#### [Página]
À sombra da Cruz
1.
Almas devotas, procuremos ao menos imitar a esposa dos Cânticos, que
dizia: “Eu assentei-me à sombra daquele que tanto desejei” (Ct 2,3).
Oh!
que doce repouso as almas que amam a Deus encontram nos tumultos deste
mundo e nas tentações do inferno e mesmo nos temores dos juízos de Deus,
contemplando a sós em silêncio o nosso amado Redentor agonizando na
cruz, gotejando seu sangue divino de todos os seus membros já feridos e
rasgados pelos açoites, pelos espinhos e pelos cravos.
Oh!
como a vista de Jesus crucificado afugenta de nossas mentes todos os
desejos de honras mundanas, das riquezas da terra e dos prazeres dos
sentidos! Daquela cruz emana uma vibração celeste, que docemente nos
desprende dos objetos terrenos e acende em nós um santo desejo de sofrer
e morrer por amor daquele que quis sofrer tanto e morrer por amor de
nós.
Ó
Deus, se Jesus Cristo não fosse o que ele é, filho de Deus e verdadeiro
Deus nosso criador e supremo senhor, mas um simples homem, quem não
sentiria compaixão vendo um jovem de nobre linhagem, inocente e santo,
morrer à força de tormentos sobre um madeiro infame, para pagar, não os
seus delitos, mas os de seus mesmos inimigos e assim libertá-los da
morte em perspectiva? E como é possível que não ganhe os afetos de todos
os corações um Deus que morre num mar de desprezos e de dores por amor
de suas criaturas? Como poderão essas criaturas amar outra coisa fora de
Deus?
Como
pensar em outra coisa que em ser gratos para com esse tão amante
benfeitor? “Oh! se conhecesses o mistério da cruz!” disse S. André ao
tirano que queria induzi-lo a renegar a Jesus Cristo, por ter Jesus se
deixado crucificar como malfeitor. Oh! se entendesses, tirano, o amor
que Jesus Cristo te mostrou querendo morrer na cruz para satisfazer por
teus pecados e obter-te uma felicidade eterna, certamente não te
empenharias em persuadir-me a renegá-lo; pelo contrário, tu mesmo
abandonarias tudo o que possuis e esperas nesta terra para comprazeres e
contentares um Deus que tanto te amou.

#### [Dados fornecidos]

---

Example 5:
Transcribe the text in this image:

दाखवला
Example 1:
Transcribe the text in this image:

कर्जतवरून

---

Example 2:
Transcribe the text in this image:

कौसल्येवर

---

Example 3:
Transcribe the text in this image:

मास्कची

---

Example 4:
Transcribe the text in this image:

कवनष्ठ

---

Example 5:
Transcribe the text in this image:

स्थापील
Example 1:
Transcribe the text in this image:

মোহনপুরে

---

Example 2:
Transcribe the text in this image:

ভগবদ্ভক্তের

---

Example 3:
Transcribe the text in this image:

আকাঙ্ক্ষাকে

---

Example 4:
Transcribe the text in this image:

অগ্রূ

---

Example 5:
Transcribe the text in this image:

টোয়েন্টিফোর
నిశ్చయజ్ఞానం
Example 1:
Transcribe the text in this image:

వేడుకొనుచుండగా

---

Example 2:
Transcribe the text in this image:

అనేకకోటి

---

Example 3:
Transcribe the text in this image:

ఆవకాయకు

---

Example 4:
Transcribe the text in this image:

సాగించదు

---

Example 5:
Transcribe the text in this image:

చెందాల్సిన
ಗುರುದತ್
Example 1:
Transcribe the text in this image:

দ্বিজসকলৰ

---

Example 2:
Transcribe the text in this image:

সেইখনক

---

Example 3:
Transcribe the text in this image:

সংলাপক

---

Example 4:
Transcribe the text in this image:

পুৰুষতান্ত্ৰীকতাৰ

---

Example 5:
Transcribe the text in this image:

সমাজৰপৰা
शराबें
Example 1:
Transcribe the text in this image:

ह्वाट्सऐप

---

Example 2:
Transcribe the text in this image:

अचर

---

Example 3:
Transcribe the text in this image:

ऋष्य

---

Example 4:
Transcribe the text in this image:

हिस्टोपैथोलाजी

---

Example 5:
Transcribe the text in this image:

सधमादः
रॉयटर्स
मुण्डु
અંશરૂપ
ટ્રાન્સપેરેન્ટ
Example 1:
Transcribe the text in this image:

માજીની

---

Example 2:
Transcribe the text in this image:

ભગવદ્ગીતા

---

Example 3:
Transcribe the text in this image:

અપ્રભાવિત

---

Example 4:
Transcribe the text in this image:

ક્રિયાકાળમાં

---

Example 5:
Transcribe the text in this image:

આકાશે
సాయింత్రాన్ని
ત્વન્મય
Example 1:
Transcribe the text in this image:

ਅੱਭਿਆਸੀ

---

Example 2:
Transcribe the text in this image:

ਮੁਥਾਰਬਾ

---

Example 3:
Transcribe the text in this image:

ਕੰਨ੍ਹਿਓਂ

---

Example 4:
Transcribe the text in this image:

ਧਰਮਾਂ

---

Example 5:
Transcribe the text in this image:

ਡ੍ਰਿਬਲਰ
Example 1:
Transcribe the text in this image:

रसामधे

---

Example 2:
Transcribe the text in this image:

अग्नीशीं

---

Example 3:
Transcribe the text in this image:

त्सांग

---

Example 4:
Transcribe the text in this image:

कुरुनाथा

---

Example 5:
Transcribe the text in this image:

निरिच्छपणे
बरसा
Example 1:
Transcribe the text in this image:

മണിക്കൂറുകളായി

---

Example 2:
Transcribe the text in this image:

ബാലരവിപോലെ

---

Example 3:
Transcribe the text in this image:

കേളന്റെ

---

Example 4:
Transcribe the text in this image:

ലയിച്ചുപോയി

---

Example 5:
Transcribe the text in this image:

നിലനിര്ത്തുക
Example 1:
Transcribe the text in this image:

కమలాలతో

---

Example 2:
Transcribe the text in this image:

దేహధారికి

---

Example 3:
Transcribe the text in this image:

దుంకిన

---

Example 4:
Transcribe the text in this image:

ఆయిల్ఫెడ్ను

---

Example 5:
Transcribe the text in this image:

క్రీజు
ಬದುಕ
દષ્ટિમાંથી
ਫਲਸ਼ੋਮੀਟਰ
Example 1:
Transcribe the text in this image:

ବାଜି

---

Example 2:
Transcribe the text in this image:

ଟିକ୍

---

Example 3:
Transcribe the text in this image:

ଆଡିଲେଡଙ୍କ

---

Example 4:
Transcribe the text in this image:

#### [Tarefas]
• 1. Transcreva literalmente o trecho do texto sobre a cruz que começa em "Almas devotas, procuremos" e segue até "e pelos cravos.".
• 2. Segundo o texto sobre a cruz, que frase S. André disse ao tirano?
• 3. Escreva a continuação do texto sobre a cruz a partir da última frase apresentada.

#### [Respostas escritas]
• 1.
Almas devotas, procuremos ao menos imitar a esposa dos Cânticos, que
dizia: “Eu assentei-me à sombra daquele que tanto desejei” (Ct 2,3).
Oh!
que doce repouso as almas que amam a Deus encontram nos tumultos deste
mundo e nas tentações do inferno e mesmo nos temores dos juízos de Deus,
contemplando a sós em silêncio o nosso amado Redentor agonizando na
cruz, gotejando seu sangue divino de todos os seus membros já feridos e
rasgados pelos açoites, pelos espinhos e pelos cravos.

• 2. "Oh! se conhecesses o mistério da cruz!"

• 3.
Assim
já procederam tantos santos e tantos mártires que abandonaram tudo por
Jesus Cristo. Que vergonha para nós, quantas tenras virgenzinhas
renunciaram a casamentos principescos, riquezas reais e todas as
delícias terrenas e voluntariamente sacrificaram sua vida para
testemunhar qualquer gratidão pelo amor que lhes demonstrou este Deus
crucificado.
2.
Como explicar então que a muitos cristãos a paixão de Cristo faz tão
pouca impressão? Isso provém do pouco que consideram nos padecimentos
sofridos por Jesus Cristo por nosso amor. Ah, meu Redentor, também eu
estive no número desses ingratos. Vós sacrificastes vossa vida sobre uma
cruz, para que não me perdesse, e eu tantas vezes quis perder-vos, ó
bem infinito, perdendo a vossa graça! Ora, o demônio, com a recordação
de meus pecados, pretenderia tornar-me dificílima a salvação, mas a
vista de vós crucificado, meu Jesus, me assegura que não me repelireis
de vossa face se eu me arrepender de vos haver ofendido e quiser vos
amar. Oh! sim, eu me arrependo e quero amar-vos com todo o meu coração.
Detesto
aqueles malditos prazeres que me fizeram perder a vossa graça. Amovos, ó
amabilidade infinita, e quero amar-vos sempre e a recordação de meus
pecados servirá para me inflamar ainda mais no vosso amor, que viestes
em busca de mim quando eu de vós fugia. Não, não quero mais separar-me
de vós, nem deixar mais de vos amar, ó meu Jesus. Maria, refúgio dos
pecadores, vós que tanto participastes das dores de vosso Filho na sua
morte, suplicai-lhe que me perdoe e me conceda a graça de o amar.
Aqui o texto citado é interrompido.